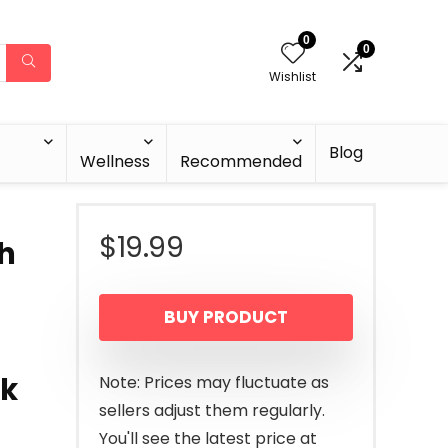
0
0
Wishlist
Blog
Wellness
Recommended
$
19.99
th
BUY PRODUCT
rk
Note: Prices may fluctuate as
sellers adjust them regularly.
You'll see the latest price at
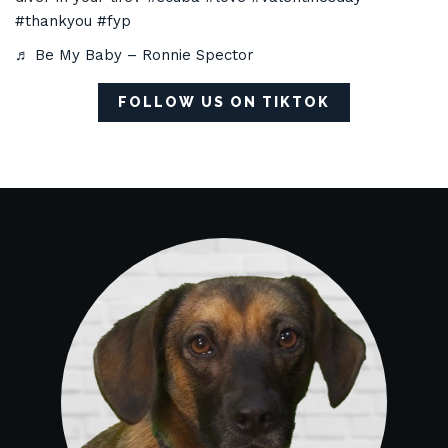
#thankyou
#fyp
♬ Be My Baby – Ronnie Spector
FOLLOW US ON TIKTOK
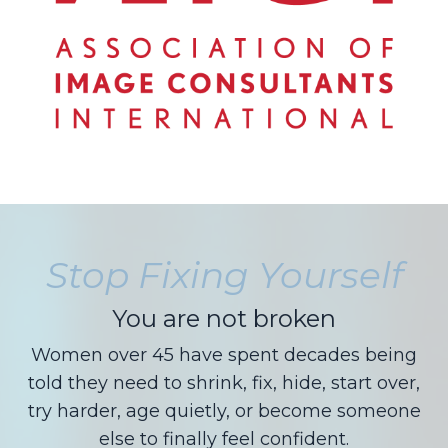
Stop Fixing Yourself
You are not broken
Women over 45 have spent decades being
told they need to shrink, fix, hide, start over,
try harder, age quietly, or become someone
else to finally feel confident.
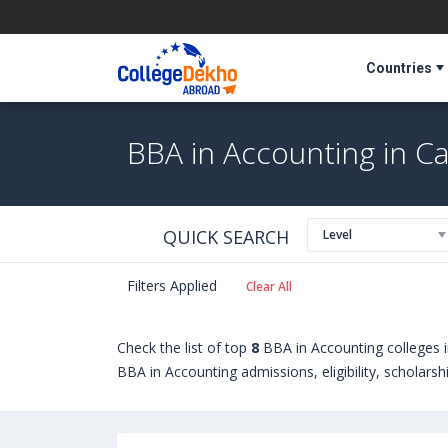
Countries
BBA in Accounting in C
QUICK SEARCH
Level
Filters Applied
Clear All
Check the list of top
8
BBA in Accounting colleges 
BBA in Accounting admissions, eligibility, scholars
in Accounting courses offered by Universities in 
University of New Hampshire (Durham,USA)
,
McKe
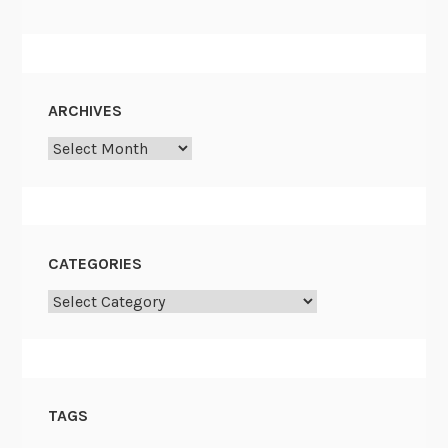
ARCHIVES
Archives
CATEGORIES
Categories
TAGS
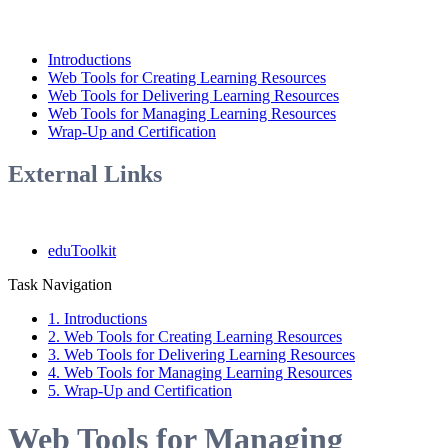
Introductions
Web Tools for Creating Learning Resources
Web Tools for Delivering Learning Resources
Web Tools for Managing Learning Resources
Wrap-Up and Certification
External Links
eduToolkit
Task Navigation
1. Introductions
2. Web Tools for Creating Learning Resources
3. Web Tools for Delivering Learning Resources
4. Web Tools for Managing Learning Resources
5. Wrap-Up and Certification
Web Tools for Managing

» EXERCISE: Make an exact printout of the listing above, omitting the images.

» EXERCISE RESULT:
0
0
Wishlist
Blog
Wellness
Recommended
$
19.99
th
BUY PRODUCT
rk
Note: Prices may fluctuate as
sellers adjust them regularly.
You'll see the latest price at
#thankyou
#fyp
♬ Be My Baby – Ronnie Spector
FOLLOW US ON TIKTOK
Stop Fixing Yourself
You are not broken
Women over 45 have spent decades being
told they need to shrink, fix, hide, start over,
try harder, age quietly, or become someone
else to finally feel confident.
Countries
BBA in Accounting in C
QUICK SEARCH
Level
Filters Applied
Clear All
Check the list of top
8
BBA in Accounting colleges 
BBA in Accounting admissions, eligibility, scholars
in Accounting courses offered by Universities in 
University of New Hampshire (Durham,USA)
,
McKe
ARCHIVES
Archives
CATEGORIES
Categories
TAGS
Introductions
Web Tools for Creating Learning Resources
Web Tools for Delivering Learning Resources
Web Tools for Managing Learning Resources
Wrap-Up and Certification
External Links
eduToolkit
Task Navigation
1. Introductions
2. Web Tools for Creating Learning Resources
3. Web Tools for Delivering Learning Resources
4. Web Tools for Managing Learning Resources
5. Wrap-Up and Certification
Web Tools for Managing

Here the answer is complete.